Extracted text |
======

Comment by fphilipe

2 days ago

I wonder the same. The answer I usually get from people who do manage is that they don't look at the code – or at least not in detail.

Personally, I always end up tweaking something the agent produced. I wonder if I should let go of that control...

10 comments

fphilipe

InsideOutSanta 2 days ago

Even the newest models, like GPT 5.5, only deliver what I want nine out of ten times. If I didn't catch the remaining 10% of misguided garbage by manually reviewing every change, it would add up really quickly.

debabrata_saha 2 days ago

yeah

stavros 2 days ago

I never look at code. It used to be that it quickly became unmaintainable spaghetti where the agent struggled to make any change at all, but in the past year (and with a three step plan/develop/review workflow), the quality is so good that I basically just don't look at the code any more.

It definitely has fewer bugs than a senior developer, but it really hinges on getting the plan right. 20 minutes of planning and 20 of implementation sounds about right for my workflow as well, just make sure you have GPT as a reviewer. It's very nitpicky and finds lots of bugs.

======

What you need to do |
[1] Quote the forum thread word for word from the part that opens with the words containing "I wonder the" through the part that closes with "of that control...".
[2] In the forum thread, how often does InsideOutSanta say even the newest models deliver what they want?

======

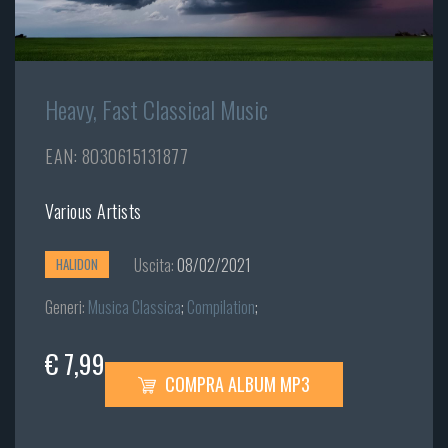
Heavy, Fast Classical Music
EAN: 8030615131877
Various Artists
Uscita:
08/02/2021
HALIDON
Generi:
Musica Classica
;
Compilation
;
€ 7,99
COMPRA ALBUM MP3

======

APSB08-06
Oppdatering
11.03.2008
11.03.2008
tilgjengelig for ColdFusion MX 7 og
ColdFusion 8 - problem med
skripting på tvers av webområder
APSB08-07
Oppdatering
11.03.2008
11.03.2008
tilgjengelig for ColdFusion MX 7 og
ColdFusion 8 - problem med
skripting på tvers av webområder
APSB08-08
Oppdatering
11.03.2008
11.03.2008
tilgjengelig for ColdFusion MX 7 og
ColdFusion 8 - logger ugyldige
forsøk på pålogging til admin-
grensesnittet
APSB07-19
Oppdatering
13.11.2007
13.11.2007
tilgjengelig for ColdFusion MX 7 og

======

Solutions per task |
[1]
I wonder the same. The answer I usually get from people who do manage is that they don't look at the code – or at least not in detail.

Personally, I always end up tweaking something the agent produced. I wonder if I should let go of that control...

[2] Nine out of ten times.